Inside the deal structure of Outbrain and Teads’ billion-dollar merger

The much-touted revival of mergers and acquisitions took full bloom this week with the confirmation that Outbrain and Teads will soon unify in a nine-figure, multiparty deal that serves as an interesting proxy for the state of dealmaking in 2024.

As always, the devil is in the details. The numbers revealed in the news release prompted some of the more financially literate observers in the space to stroke their chins at the public framing of the deal as being equal part “merger” and “acquisition.”

Firstly, the top lines are that “Outbrain will acquire Teads in an approximately $1 billion transaction,” with the two billed as “the preferred destination to drive full-funnel marketing outcomes.”

The respective boards approved the deal, which is subject to customary approvals and is set to be completed in the first quarter of 2025; Outbrain COO Asaf Porat is poised to lead the integration of the two companies.

David Kostman, chief executive of Outbrain, is on course to take over as CEO of the combined operation, while Bertrand Quesada and Jeremy Arditi, the Teads’ leadership duo, are set to serve as co-presidents after the deal closes.

‘Not a well-kept secret’

In the weeks leading up to the August 1 merger announcement (and more on that below), discussions between the pair were described as “not a well-kept secret” from one source. 

Others pondered how the machinations of such a deal would play out. “They both need exits… but I’m not sure they make sense from a financial standpoint,” opined another, who noted how the “performance-plus-premium” offering of such a pairing makes sense on paper.

In the August 1 filing, Outbrain intends to finance the transaction with existing cash resources and $750 million in committed debt financing from Goldman Sachs, Jefferies Finance, and Mizuho Bank. Furthermore, the 35 million Outbrain shares issued to Teads-owner Altice are valued at approximately $169 million, given the average monthly price of its common stock, which is $4.82 per share. 

Additionally, Altice will appoint two board members (one will be non-affiliated to the Europe-based telco) to the board of the proposed new entity, in addition to Outbrain’s existing eight board seats.

Sources noted that both companies’ revenue trajectories in 2023 were much below those of 2021 (the year Outbrain listed on the Nasdaq and Teads abandoned its earlier-planned $5 billion flotation). According to official filings, Outbrain’s 2023 revenues dropped 6% from 2022 to 2023, while sources familiar with Teads’ more recent financials earlier told Digiday that its revenue numbers were similarly stagnant.

Some wondered if financing such a deal would prove risky; what kind of leverage would such a deal require?  

Outbrain’s Kostman described the structure as “prudent leverage” based on 2.7x the pair’s combined adjusted EBITDA, which is forecast to be in the region of $180 million to $190 million in 2024. “That’s how financial institutions look at it.
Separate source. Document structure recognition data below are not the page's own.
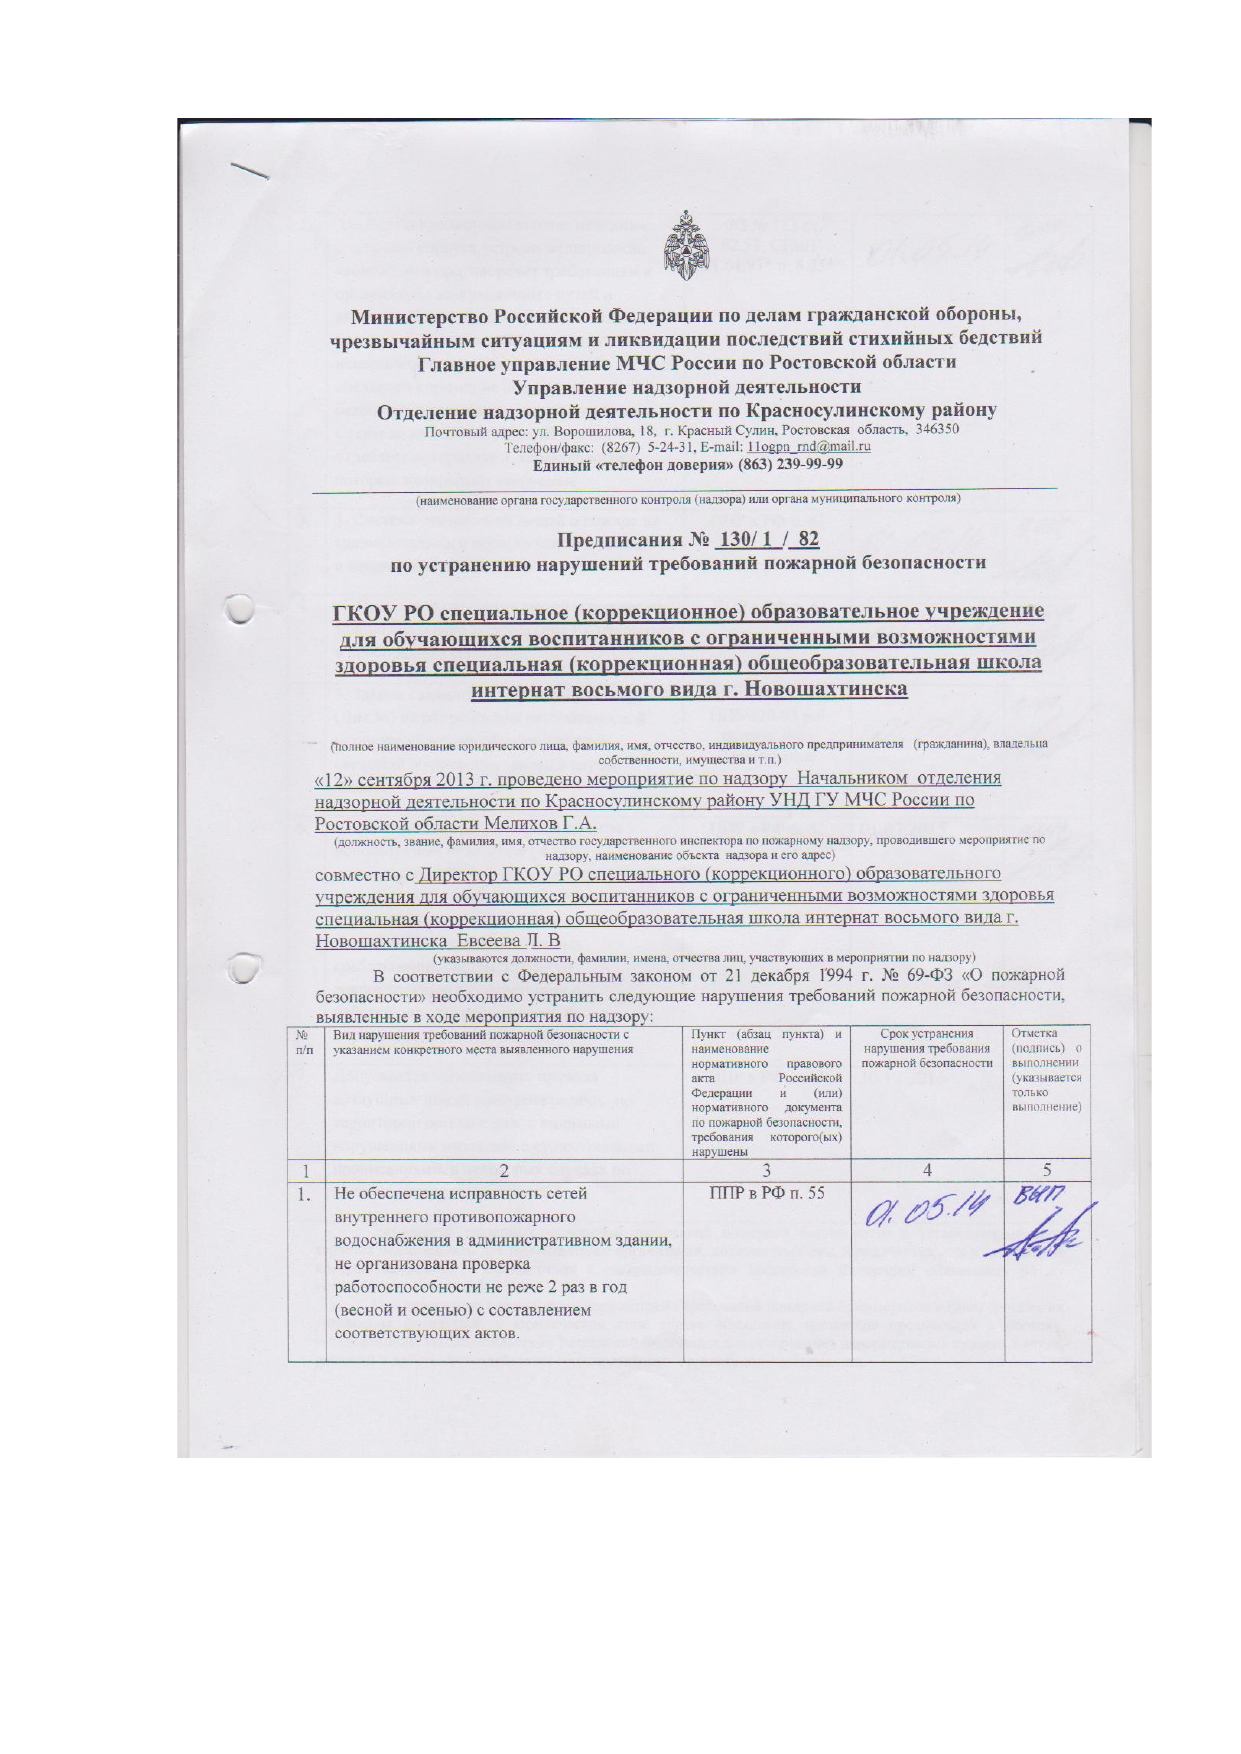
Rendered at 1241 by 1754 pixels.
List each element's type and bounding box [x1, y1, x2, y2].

picture [177, 118, 1152, 1458]
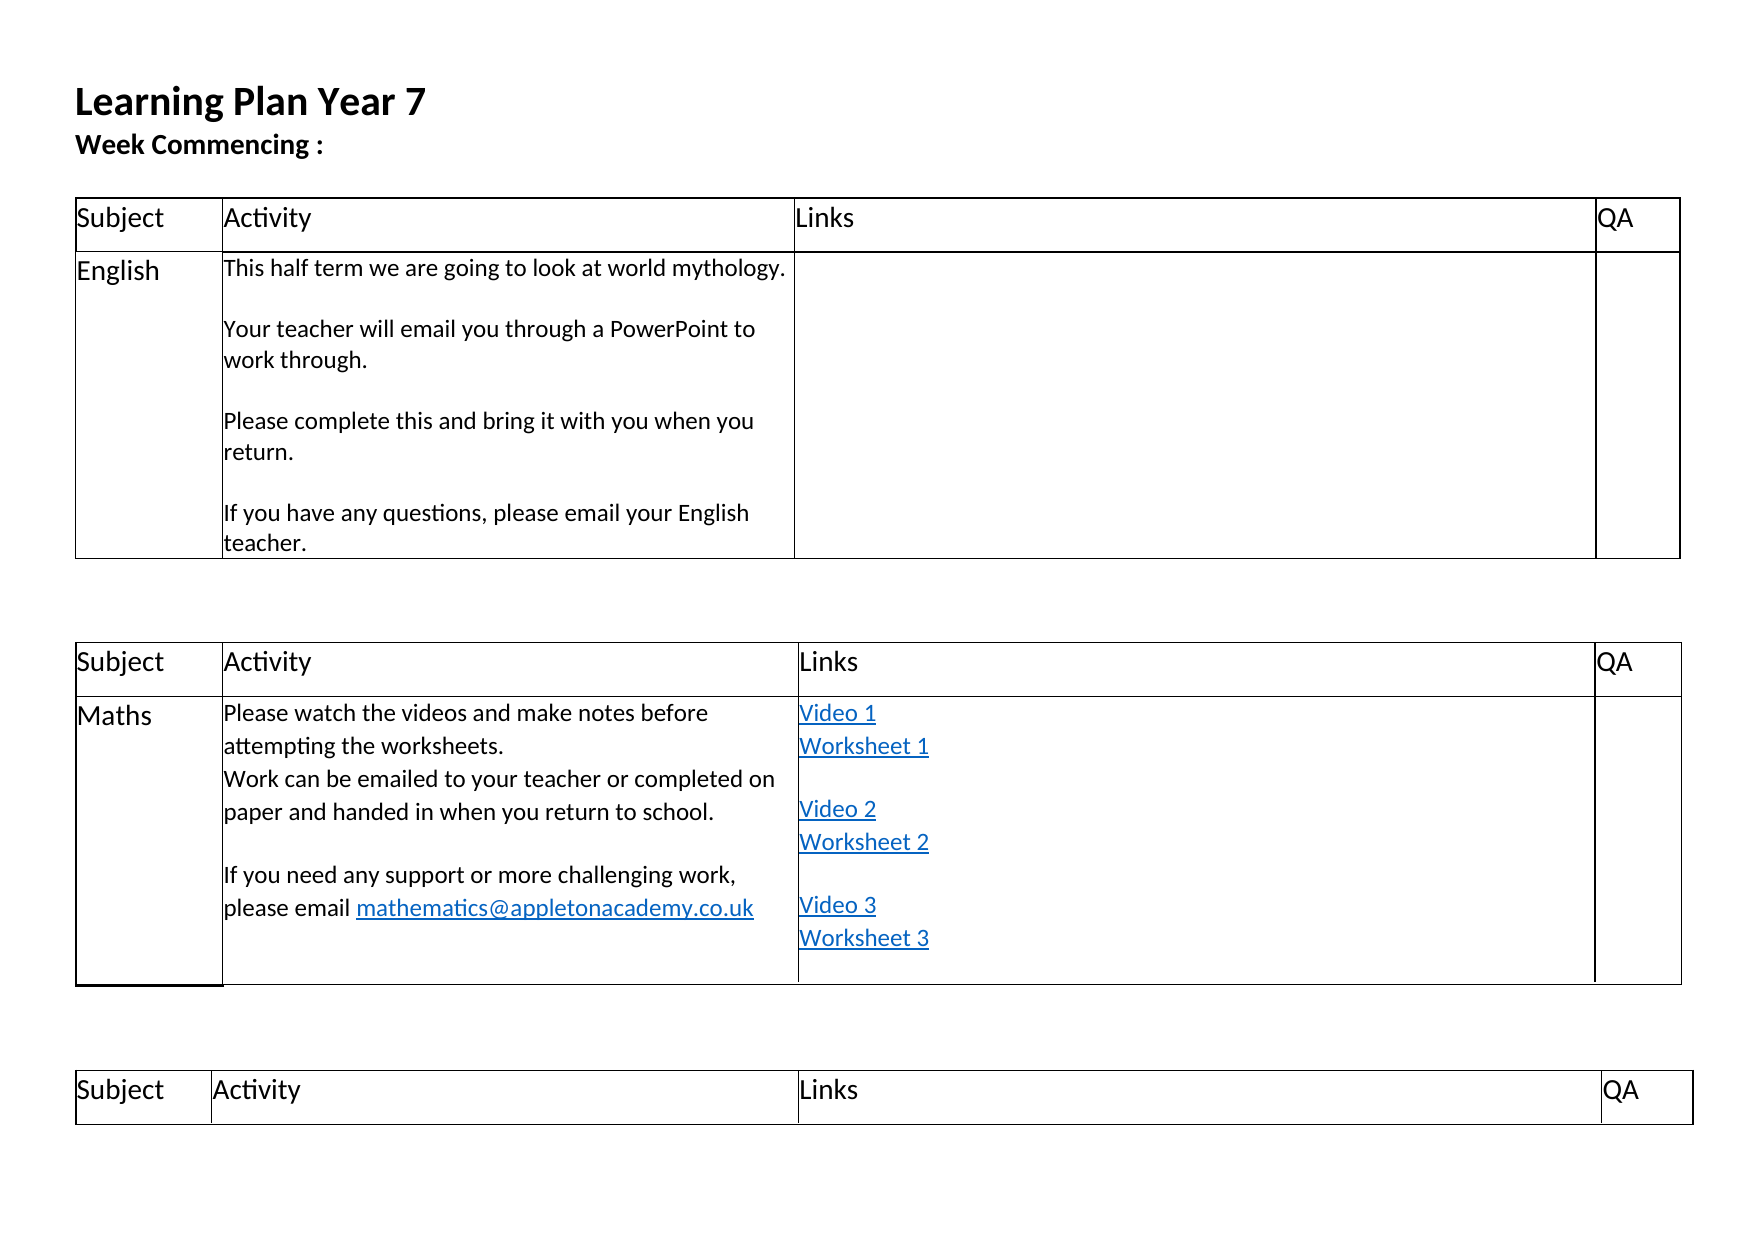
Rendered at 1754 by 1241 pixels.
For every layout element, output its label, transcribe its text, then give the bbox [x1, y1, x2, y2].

table_header Subject [77, 1071, 211, 1123]
table_header Activity [223, 643, 798, 696]
table_cell [1597, 253, 1679, 558]
table_cell [795, 253, 1595, 558]
table_cell Maths [77, 697, 222, 984]
text Learning Plan Year 7 [75, 75, 1679, 126]
table_header Subject [77, 643, 222, 696]
text Week Commencing : [75, 126, 1679, 161]
table_header Links [795, 199, 1595, 251]
table_header Links [799, 643, 1594, 696]
table_cell Video 1 Worksheet 1 Video 2 Worksheet 2 Video 3 Worksheet 3 [798, 697, 1595, 984]
table_cell English [76, 252, 222, 558]
table_header Activity [223, 199, 794, 251]
table_header QA [1602, 1071, 1692, 1123]
table_header QA [1596, 643, 1681, 696]
table_header QA [1597, 199, 1679, 251]
table_header Subject [77, 199, 222, 251]
table_header Activity [212, 1071, 798, 1123]
table_header Links [799, 1071, 1601, 1123]
table_cell This half term we are going to look at world mythology. Your teacher will email you through a PowerPoint to work through. Please complete this and bring it with you when you return. If you have any questions, please email your English teacher. [223, 253, 794, 558]
table_cell [1595, 697, 1681, 984]
table_cell Please watch the videos and make notes before attempting the worksheets. Work can be emailed to your teacher or completed on paper and handed in when you return to school. If you need any support or more challenging work, please email mathematics@appletonacademy.co.uk [223, 697, 798, 984]
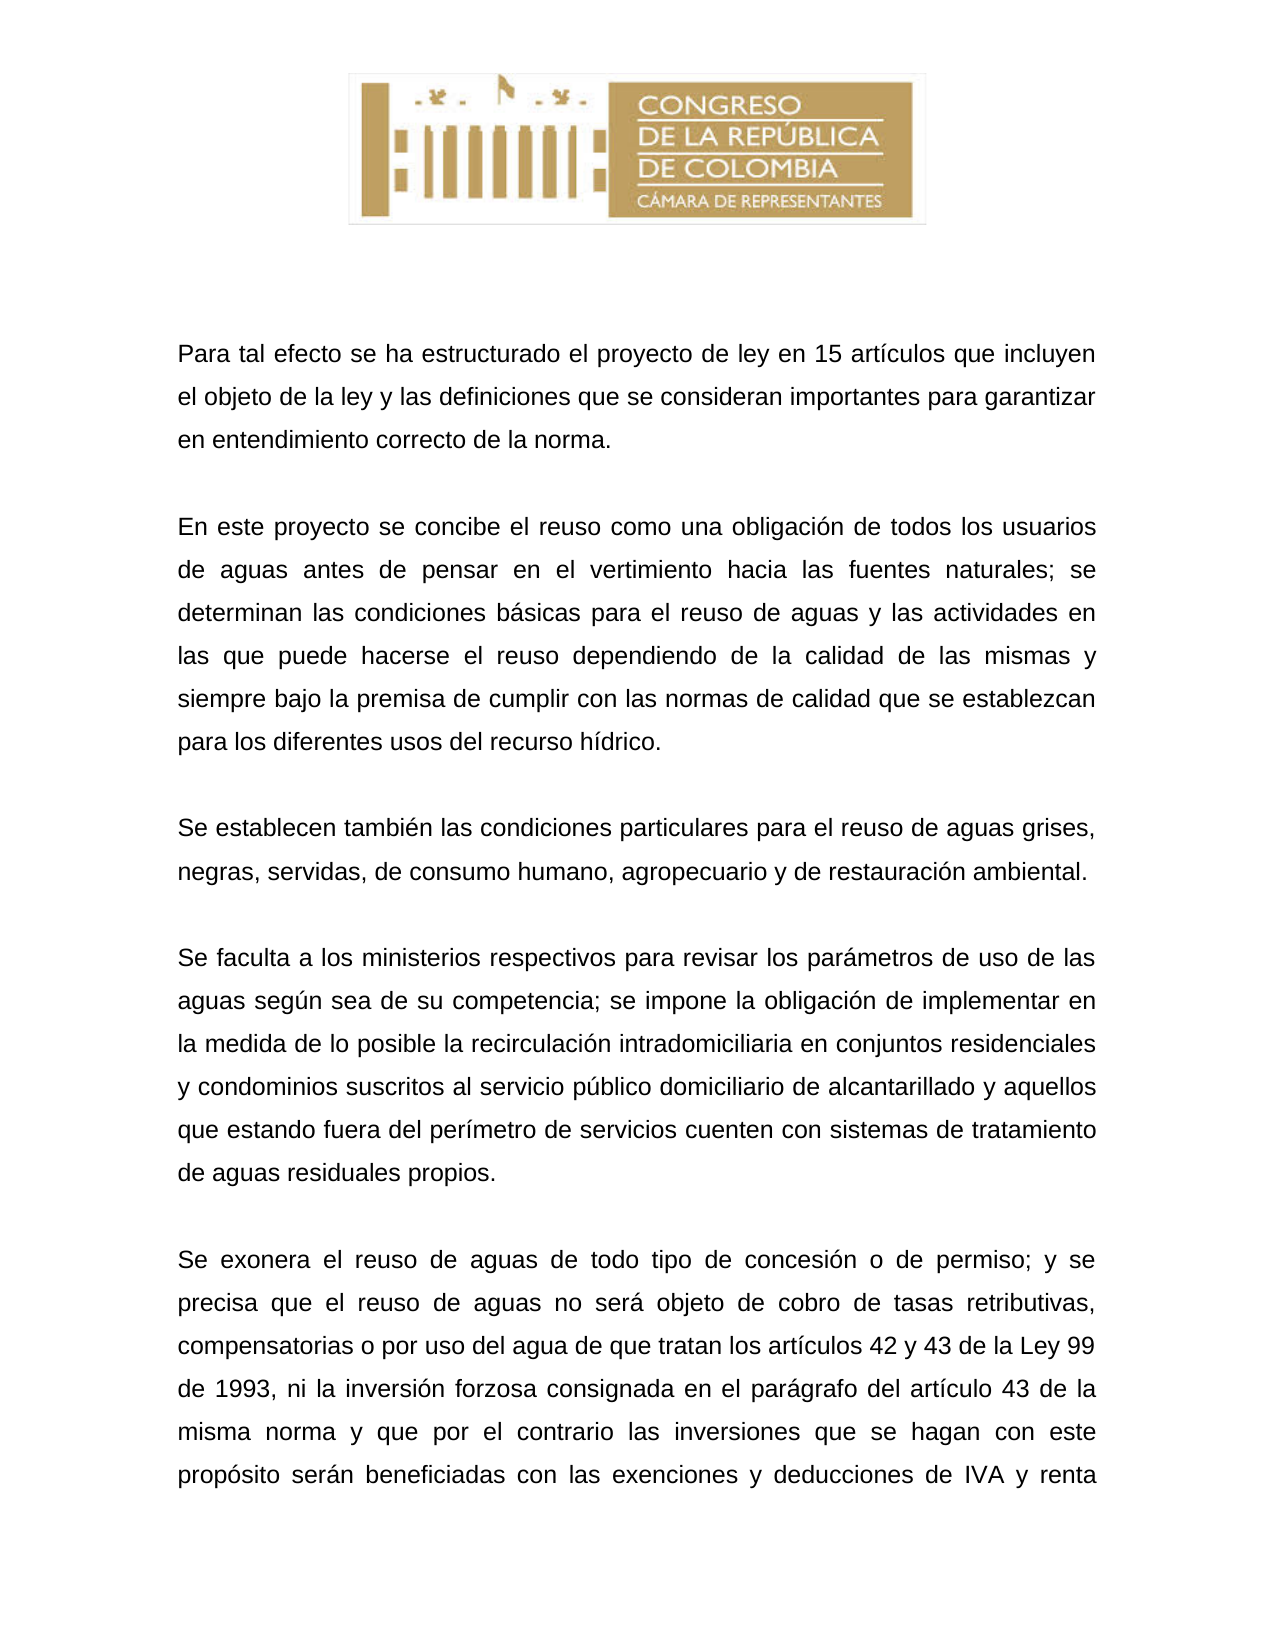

They want to know your level of debt versus your EBITDA,” he added.

Certain sources had observed that Teads is (arguably) a bigger company than Outbrain — the company that’s writing the checks — given its healthy margins, numerically superior headcount and heritage as a premium offering. Outbrain told Digiday that Outbrain has approximately 1,000 employees, and Teads has approximately 1,200.

“Outbrain is acquiring… but it’s a merger of two companies of very similar sizes,” he said, noting how “Teads is a more profitable company than us.”

In its analysis of the proposed union of the two companies (published prior to the confirmation of the deal), Quo Vadis penned a note estimating that Teads has a better growth trajectory than Outbrain and how the addition of its numbers could please the public markets.

On the initial day of trading after the announcement, Wall Street concurred, with Outbrain’s stock price up by more than 4% (for now). Sources predicted that other publicly listed ad tech companies may soon look to similarly bulk up to impress investors.